With hectic work schedules and busy lives, people of today’s society have become snackers. And when there’s not enough hours in the day to have a full meal, it becomes the norm to compensate by snacking throughout the day instead.
An experience shared by many, nutritionally complete food innovators YFood, found that 83 percent of Britons say that “dinner is the most substantial meal of the day”.
And while it’s important to make sure people are eating enough full meals to fuel the body and ensure daily recommended intakes are met, there are still occasions where meals are substituted for snacks.
“Meals, for our purposes, contain the key macro and micronutrients the body needs including a source of protein, veg, and fats,” said CEOs of YFood Noel Bollmann and Ben Kremer.
“Snacks are anything that does not constitute this full combination.
“Foods in isolation, such as a handful of nuts, bananas or a protein bar are all classed as snacks.”
They explained that the difference between these two intakes on physiology is “huge”.
They continued: “A meal, due to its combination of protein, fibre, carbohydrate, and fats, in solid form, is digested and absorbed very slowly in comparison to the same foods eaten in isolation.
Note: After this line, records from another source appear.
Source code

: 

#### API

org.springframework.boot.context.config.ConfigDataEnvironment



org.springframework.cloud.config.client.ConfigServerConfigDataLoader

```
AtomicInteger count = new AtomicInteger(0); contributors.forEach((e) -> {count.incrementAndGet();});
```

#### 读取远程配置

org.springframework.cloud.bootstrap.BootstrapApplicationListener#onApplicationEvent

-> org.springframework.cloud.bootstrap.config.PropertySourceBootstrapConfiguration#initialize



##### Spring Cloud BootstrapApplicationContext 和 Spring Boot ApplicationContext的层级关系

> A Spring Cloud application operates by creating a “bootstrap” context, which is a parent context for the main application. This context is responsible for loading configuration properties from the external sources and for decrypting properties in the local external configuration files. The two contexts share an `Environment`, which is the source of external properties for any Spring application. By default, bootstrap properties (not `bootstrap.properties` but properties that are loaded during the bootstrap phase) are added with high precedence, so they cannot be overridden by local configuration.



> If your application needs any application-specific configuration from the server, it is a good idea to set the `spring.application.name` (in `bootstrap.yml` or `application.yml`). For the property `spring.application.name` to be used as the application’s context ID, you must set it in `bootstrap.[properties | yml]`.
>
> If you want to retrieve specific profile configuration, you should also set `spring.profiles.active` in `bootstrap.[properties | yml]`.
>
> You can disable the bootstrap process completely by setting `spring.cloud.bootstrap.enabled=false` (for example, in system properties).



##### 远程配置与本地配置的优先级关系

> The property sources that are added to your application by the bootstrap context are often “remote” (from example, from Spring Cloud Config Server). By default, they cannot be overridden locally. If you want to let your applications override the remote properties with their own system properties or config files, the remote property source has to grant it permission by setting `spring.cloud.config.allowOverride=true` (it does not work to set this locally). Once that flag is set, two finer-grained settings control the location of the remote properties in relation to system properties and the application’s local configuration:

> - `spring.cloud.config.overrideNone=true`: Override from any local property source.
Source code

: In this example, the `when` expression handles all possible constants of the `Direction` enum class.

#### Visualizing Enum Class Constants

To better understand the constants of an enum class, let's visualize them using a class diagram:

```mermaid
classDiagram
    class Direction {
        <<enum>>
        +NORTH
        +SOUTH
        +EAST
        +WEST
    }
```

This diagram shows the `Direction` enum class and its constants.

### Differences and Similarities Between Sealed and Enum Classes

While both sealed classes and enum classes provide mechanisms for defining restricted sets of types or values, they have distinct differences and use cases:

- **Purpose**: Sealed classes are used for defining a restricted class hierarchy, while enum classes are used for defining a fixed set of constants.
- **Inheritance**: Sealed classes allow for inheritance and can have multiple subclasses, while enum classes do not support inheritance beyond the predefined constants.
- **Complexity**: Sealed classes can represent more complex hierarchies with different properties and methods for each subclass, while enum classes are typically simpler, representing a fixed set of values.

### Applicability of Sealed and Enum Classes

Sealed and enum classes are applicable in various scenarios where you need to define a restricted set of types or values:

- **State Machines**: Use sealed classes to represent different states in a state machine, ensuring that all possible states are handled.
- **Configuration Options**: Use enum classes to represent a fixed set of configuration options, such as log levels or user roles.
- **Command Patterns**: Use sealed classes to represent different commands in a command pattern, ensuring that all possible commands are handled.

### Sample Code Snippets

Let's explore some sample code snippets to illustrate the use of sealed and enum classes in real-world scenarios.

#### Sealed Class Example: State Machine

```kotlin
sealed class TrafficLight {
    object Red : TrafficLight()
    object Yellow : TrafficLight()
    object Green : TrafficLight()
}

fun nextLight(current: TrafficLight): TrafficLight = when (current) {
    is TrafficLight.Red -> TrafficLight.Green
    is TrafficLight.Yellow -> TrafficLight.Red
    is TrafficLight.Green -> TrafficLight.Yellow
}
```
“This slow digestion results in staying satiated and fuller for longer.
“A snack, on the other hand, is far more quickly digested, thus hits the bloodstream quicker and is therefore metabolised faster.
“Leading to less satiety, more hunger and more dependence on eating frequently.”
But some experts have suggested that snacking on the right foods such as bananas, pineapple, and oranges before bed may help people.
They also revealed that enjoying a snack can help you lose weight as it cuts cravings later and helps keep blood sugar steady.
But this is only if you snack wisely.
“Pairing a fruit, vegetable, or whole grain with a food that contains protein or healthy fat is a winning combination,” said Dr Lisa Young.
She recommended snacks such as an apple with peanut butter, hummus with veggies, strawberries dipped in chocolate, or dry roasted chickpeas.
Dietician Shannon Henry, from EZCare Clinic, revealed that it’s all about the quality of the snack.
She specifically pointed out how “100 calories of sweets won’t leave you as satisfied compared to 200 calories of nuts and dried fruit”.
This still applied even if the calories are slightly more compared to the sweet snack.